= Beginning of Section =
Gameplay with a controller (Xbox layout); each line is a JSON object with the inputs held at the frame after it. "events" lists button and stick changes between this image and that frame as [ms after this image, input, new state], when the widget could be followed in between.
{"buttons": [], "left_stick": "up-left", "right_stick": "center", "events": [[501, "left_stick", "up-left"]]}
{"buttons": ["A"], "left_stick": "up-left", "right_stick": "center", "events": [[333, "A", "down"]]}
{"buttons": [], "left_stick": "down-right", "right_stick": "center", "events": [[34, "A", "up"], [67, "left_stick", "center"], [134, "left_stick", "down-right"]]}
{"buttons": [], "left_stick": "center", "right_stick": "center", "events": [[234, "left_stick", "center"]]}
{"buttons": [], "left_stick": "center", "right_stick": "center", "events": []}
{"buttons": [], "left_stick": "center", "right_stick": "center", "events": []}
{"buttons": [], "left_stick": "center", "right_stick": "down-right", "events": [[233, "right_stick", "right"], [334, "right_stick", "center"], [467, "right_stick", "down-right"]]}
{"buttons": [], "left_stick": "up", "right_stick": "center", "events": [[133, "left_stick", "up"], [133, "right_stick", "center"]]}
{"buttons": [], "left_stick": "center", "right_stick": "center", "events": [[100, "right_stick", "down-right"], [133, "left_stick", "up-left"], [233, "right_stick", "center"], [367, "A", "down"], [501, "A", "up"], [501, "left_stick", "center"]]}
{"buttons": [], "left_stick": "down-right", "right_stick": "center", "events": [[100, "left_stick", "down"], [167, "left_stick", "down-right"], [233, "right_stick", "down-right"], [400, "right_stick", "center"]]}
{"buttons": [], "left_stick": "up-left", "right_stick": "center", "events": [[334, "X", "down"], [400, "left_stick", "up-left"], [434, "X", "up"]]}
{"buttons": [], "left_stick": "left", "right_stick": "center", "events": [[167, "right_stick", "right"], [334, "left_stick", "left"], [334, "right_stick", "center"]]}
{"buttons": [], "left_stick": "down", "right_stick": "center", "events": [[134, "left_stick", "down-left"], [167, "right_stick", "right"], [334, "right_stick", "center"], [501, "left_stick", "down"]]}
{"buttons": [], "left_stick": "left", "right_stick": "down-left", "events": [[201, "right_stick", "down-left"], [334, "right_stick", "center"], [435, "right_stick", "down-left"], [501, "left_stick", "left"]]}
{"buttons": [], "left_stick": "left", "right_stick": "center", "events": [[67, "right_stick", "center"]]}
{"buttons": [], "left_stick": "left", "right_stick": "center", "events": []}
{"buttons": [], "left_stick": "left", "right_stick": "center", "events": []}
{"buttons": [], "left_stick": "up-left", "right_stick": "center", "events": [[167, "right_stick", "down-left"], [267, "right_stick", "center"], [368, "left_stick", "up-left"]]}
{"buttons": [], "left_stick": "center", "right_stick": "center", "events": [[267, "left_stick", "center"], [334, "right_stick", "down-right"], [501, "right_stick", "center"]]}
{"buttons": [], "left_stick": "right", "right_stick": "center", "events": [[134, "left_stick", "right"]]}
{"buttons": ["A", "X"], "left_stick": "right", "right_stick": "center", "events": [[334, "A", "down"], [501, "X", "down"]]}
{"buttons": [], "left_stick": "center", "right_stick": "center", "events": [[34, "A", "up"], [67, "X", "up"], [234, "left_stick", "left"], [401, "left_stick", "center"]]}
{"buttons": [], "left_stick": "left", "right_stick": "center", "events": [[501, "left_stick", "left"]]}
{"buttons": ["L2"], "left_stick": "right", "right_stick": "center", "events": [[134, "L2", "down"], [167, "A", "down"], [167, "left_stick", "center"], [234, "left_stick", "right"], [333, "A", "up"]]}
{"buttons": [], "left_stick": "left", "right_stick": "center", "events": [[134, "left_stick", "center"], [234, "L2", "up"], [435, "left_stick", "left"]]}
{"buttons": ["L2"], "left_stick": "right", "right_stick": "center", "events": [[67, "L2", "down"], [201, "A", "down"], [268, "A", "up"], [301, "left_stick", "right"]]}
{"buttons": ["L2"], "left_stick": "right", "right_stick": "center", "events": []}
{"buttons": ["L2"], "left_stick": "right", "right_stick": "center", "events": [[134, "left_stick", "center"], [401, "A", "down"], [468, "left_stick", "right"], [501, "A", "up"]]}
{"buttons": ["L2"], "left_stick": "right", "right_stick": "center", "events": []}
= End of Section =
* What is expected *
Nothing may be dropped or altered; repeat every record in full.

* Answer to the problem *
Gameplay with a controller (Xbox layout); each line is a JSON object with the inputs held at the frame after it. "events" lists button and stick changes between this image and that frame as [ms after this image, input, new state], when the widget could be followed in between.
{"buttons": [], "left_stick": "up-left", "right_stick": "center", "events": [[501, "left_stick", "up-left"]]}
{"buttons": ["A"], "left_stick": "up-left", "right_stick": "center", "events": [[333, "A", "down"]]}
{"buttons": [], "left_stick": "down-right", "right_stick": "center", "events": [[34, "A", "up"], [67, "left_stick", "center"], [134, "left_stick", "down-right"]]}
{"buttons": [], "left_stick": "center", "right_stick": "center", "events": [[234, "left_stick", "center"]]}
{"buttons": [], "left_stick": "center", "right_stick": "center", "events": []}
{"buttons": [], "left_stick": "center", "right_stick": "center", "events": []}
{"buttons": [], "left_stick": "center", "right_stick": "down-right", "events": [[233, "right_stick", "right"], [334, "right_stick", "center"], [467, "right_stick", "down-right"]]}
{"buttons": [], "left_stick": "up", "right_stick": "center", "events": [[133, "left_stick", "up"], [133, "right_stick", "center"]]}
{"buttons": [], "left_stick": "center", "right_stick": "center", "events": [[100, "right_stick", "down-right"], [133, "left_stick", "up-left"], [233, "right_stick", "center"], [367, "A", "down"], [501, "A", "up"], [501, "left_stick", "center"]]}
{"buttons": [], "left_stick": "down-right", "right_stick": "center", "events": [[100, "left_stick", "down"], [167, "left_stick", "down-right"], [233, "right_stick", "down-right"], [400, "right_stick", "center"]]}
{"buttons": [], "left_stick": "up-left", "right_stick": "center", "events": [[334, "X", "down"], [400, "left_stick", "up-left"], [434, "X", "up"]]}
{"buttons": [], "left_stick": "left", "right_stick": "center", "events": [[167, "right_stick", "right"], [334, "left_stick", "left"], [334, "right_stick", "center"]]}
{"buttons": [], "left_stick": "down", "right_stick": "center", "events": [[134, "left_stick", "down-left"], [167, "right_stick", "right"], [334, "right_stick", "center"], [501, "left_stick", "down"]]}
{"buttons": [], "left_stick": "left", "right_stick": "down-left", "events": [[201, "right_stick", "down-left"], [334, "right_stick", "center"], [435, "right_stick", "down-left"], [501, "left_stick", "left"]]}
{"buttons": [], "left_stick": "left", "right_stick": "center", "events": [[67, "right_stick", "center"]]}
{"buttons": [], "left_stick": "left", "right_stick": "center", "events": []}
{"buttons": [], "left_stick": "left", "right_stick": "center", "events": []}
{"buttons": [], "left_stick": "up-left", "right_stick": "center", "events": [[167, "right_stick", "down-left"], [267, "right_stick", "center"], [368, "left_stick", "up-left"]]}
{"buttons": [], "left_stick": "center", "right_stick": "center", "events": [[267, "left_stick", "center"], [334, "right_stick", "down-right"], [501, "right_stick", "center"]]}
{"buttons": [], "left_stick": "right", "right_stick": "center", "events": [[134, "left_stick", "right"]]}
{"buttons": ["A", "X"], "left_stick": "right", "right_stick": "center", "events": [[334, "A", "down"], [501, "X", "down"]]}
{"buttons": [], "left_stick": "center", "right_stick": "center", "events": [[34, "A", "up"], [67, "X", "up"], [234, "left_stick", "left"], [401, "left_stick", "center"]]}
{"buttons": [], "left_stick": "left", "right_stick": "center", "events": [[501, "left_stick", "left"]]}
{"buttons": ["L2"], "left_stick": "right", "right_stick": "center", "events": [[134, "L2", "down"], [167, "A", "down"], [167, "left_stick", "center"], [234, "left_stick", "right"], [333, "A", "up"]]}
{"buttons": [], "left_stick": "left", "right_stick": "center", "events": [[134, "left_stick", "center"], [234, "L2", "up"], [435, "left_stick", "left"]]}
{"buttons": ["L2"], "left_stick": "right", "right_stick": "center", "events": [[67, "L2", "down"], [201, "A", "down"], [268, "A", "up"], [301, "left_stick", "right"]]}
{"buttons": ["L2"], "left_stick": "right", "right_stick": "center", "events": []}
{"buttons": ["L2"], "left_stick": "right", "right_stick": "center", "events": [[134, "left_stick", "center"], [401, "A", "down"], [468, "left_stick", "right"], [501, "A", "up"]]}
{"buttons": ["L2"], "left_stick": "right", "right_stick": "center", "events": []}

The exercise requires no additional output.